> **EXERCISE INSTRUCTIONS**
1. Write out the passage of the scrape strategy page between "Content Validation Indicators" and "consecutive same-error failures.", inclusive.
2. On the scrape strategy page, after how many consecutive failures of the same tier for a host does the circuit breaker skip that tier?

> **SOURCE DOCUMENT**
AgentSkillsCN

scrape-strategy

网络爬虫策略与故障排除。当爬虫失败、遭遇站点防护措施,或用户询问爬虫层级行为时,可选用此方法。

SKILL.md
--- frontmatter
name: scrape-strategy
version: "1.0.0"
description: "Web scraping strategy and troubleshooting. Use when scraping fails, site protection is encountered, or the user asks about scraping tier behavior."

tools:
  - estimate_run
  - research_company
  - check_jobs

resources:
  - file://references/tiers

metadata:
  openclaw:
    requires:
      bins:
        - primr-mcp
      env:
        - GEMINI_API_KEY

Scrape Strategy

Primr uses an 8-tier fallback system for web scraping. See references/tiers.md for the full tier table and selection heuristics.

Key Features

  • Sticky Tier: Once a tier works for a host, it's tried first for subsequent pages
  • Circuit Breaker: After 3 consecutive failures of the same tier for a host, that tier is skipped
  • Cookie Handoff: Cookies obtained by browser tiers are reused by faster HTTP tiers
  • Content Validation: Checks actual content, not just HTTP status -- catches "200 OK" responses that are actually block pages

Error Handling

Content Validation Indicators

  • Content length < 1000 bytes
  • Contains "access denied", "blocked", "captcha"
  • Missing expected content markers
  • Redirect to login/challenge page

Tier Escalation

On failure: log reason, check circuit breaker, try next tier. Stops after 3 consecutive same-error failures.

> **DATA TO EXAMINE**
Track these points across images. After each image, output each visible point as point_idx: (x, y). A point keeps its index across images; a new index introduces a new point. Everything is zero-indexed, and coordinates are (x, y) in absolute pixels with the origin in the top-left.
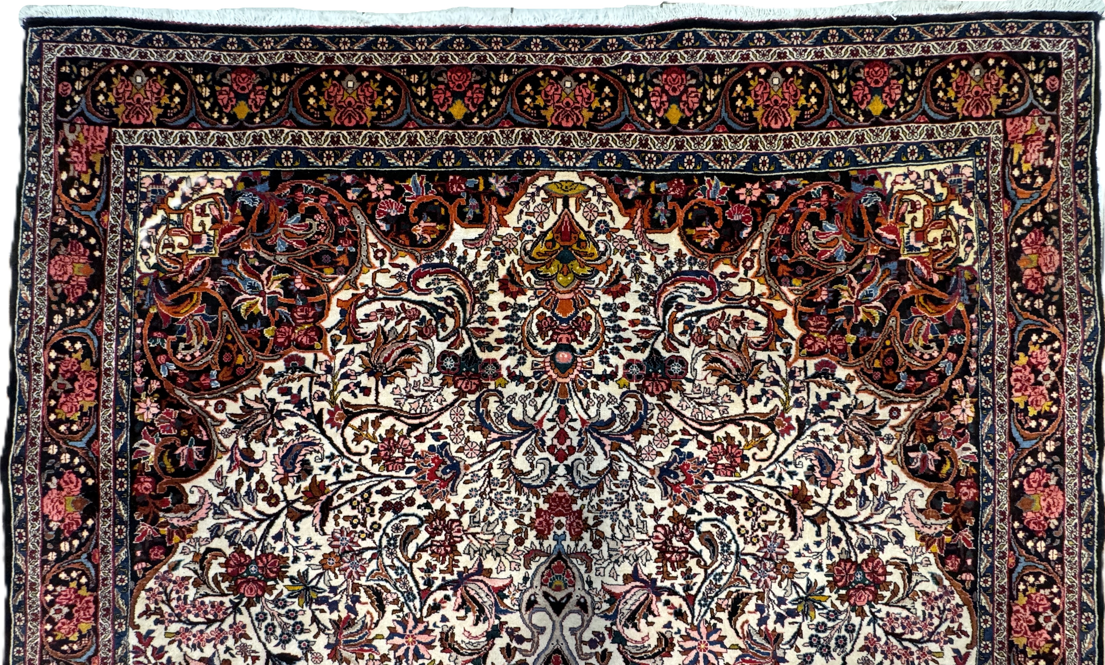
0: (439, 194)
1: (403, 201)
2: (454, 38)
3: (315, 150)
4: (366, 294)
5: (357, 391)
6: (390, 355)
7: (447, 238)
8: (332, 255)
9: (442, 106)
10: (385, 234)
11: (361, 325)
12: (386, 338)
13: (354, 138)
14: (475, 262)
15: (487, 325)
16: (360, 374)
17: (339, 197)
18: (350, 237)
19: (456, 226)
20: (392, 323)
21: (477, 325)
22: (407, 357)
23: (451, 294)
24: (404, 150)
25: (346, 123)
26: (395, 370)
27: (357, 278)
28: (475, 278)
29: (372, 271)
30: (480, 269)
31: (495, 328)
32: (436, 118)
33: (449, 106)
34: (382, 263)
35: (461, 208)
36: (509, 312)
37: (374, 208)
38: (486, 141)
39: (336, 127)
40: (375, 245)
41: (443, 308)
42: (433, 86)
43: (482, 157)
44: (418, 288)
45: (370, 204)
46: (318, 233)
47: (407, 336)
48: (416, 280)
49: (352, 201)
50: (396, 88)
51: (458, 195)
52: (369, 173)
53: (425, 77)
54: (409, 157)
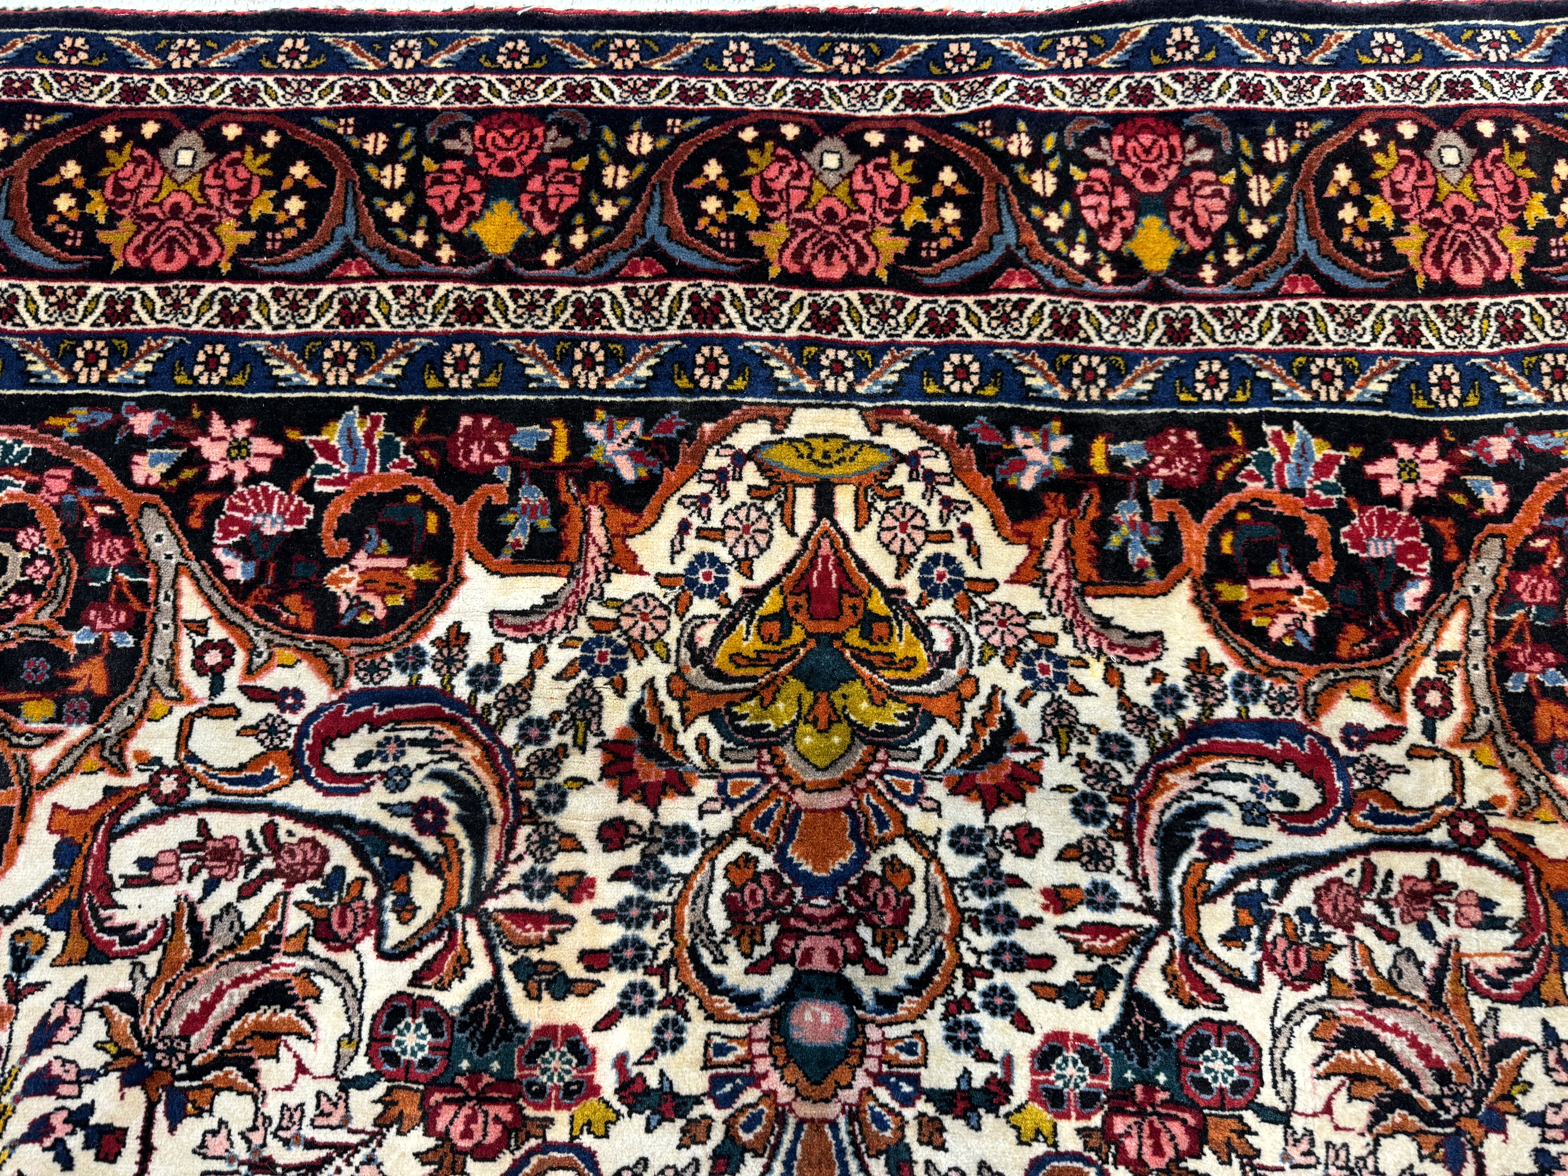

> **ANSWERS TO THE EXERCISE**
1.
Content Validation Indicators

  • Content length < 1000 bytes
  • Contains "access denied", "blocked", "captcha"
  • Missing expected content markers
  • Redirect to login/challenge page

Tier Escalation

On failure: log reason, check circuit breaker, try next tier. Stops after 3 consecutive same-error failures.

2. After 3 consecutive failures.